TASK TO COMPLETE. Output the lines below without any change, starting with the line that contains "Return results in" and continuing through the final line.

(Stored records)

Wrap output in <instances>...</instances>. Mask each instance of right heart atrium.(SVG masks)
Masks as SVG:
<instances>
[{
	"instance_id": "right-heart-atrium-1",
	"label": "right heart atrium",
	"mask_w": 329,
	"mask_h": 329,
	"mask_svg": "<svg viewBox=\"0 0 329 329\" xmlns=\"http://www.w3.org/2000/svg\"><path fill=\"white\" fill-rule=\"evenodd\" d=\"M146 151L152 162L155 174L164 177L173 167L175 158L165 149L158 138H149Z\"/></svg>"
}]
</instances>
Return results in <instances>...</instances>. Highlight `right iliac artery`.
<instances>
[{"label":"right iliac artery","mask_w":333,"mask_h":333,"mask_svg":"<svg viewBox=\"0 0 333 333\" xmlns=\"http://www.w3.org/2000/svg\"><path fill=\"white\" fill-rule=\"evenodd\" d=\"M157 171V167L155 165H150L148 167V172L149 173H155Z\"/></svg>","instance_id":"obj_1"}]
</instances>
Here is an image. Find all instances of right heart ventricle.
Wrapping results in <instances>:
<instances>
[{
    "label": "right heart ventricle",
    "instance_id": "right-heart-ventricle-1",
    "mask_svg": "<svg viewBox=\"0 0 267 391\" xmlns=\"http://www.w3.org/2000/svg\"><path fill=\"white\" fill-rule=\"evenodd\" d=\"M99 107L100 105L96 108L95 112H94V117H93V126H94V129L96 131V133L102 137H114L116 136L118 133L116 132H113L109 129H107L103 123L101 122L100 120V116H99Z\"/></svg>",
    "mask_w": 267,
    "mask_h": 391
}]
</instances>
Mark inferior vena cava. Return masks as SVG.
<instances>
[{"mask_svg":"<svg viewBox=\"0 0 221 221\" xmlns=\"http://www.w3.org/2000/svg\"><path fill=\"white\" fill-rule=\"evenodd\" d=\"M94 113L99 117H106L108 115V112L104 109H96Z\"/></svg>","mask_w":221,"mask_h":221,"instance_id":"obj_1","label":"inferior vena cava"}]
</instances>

THE SOLUTION.
Return results in <instances>...</instances>. Highlight `right iliac artery`.
<instances>
[{"label":"right iliac artery","mask_w":333,"mask_h":333,"mask_svg":"<svg viewBox=\"0 0 333 333\" xmlns=\"http://www.w3.org/2000/svg\"><path fill=\"white\" fill-rule=\"evenodd\" d=\"M157 171V167L155 165H150L148 167V172L149 173H155Z\"/></svg>","instance_id":"obj_1"}]
</instances>
Here is an image. Find all instances of right heart ventricle.
Wrapping results in <instances>:
<instances>
[{
    "label": "right heart ventricle",
    "instance_id": "right-heart-ventricle-1",
    "mask_svg": "<svg viewBox=\"0 0 267 391\" xmlns=\"http://www.w3.org/2000/svg\"><path fill=\"white\" fill-rule=\"evenodd\" d=\"M99 107L100 105L96 108L95 112H94V117H93V126H94V129L96 131V133L102 137H114L116 136L118 133L116 132H113L109 129H107L103 123L101 122L100 120V116H99Z\"/></svg>",
    "mask_w": 267,
    "mask_h": 391
}]
</instances>
Mark inferior vena cava. Return masks as SVG.
<instances>
[{"mask_svg":"<svg viewBox=\"0 0 221 221\" xmlns=\"http://www.w3.org/2000/svg\"><path fill=\"white\" fill-rule=\"evenodd\" d=\"M94 113L99 117H106L108 115V112L104 109H96Z\"/></svg>","mask_w":221,"mask_h":221,"instance_id":"obj_1","label":"inferior vena cava"}]
</instances>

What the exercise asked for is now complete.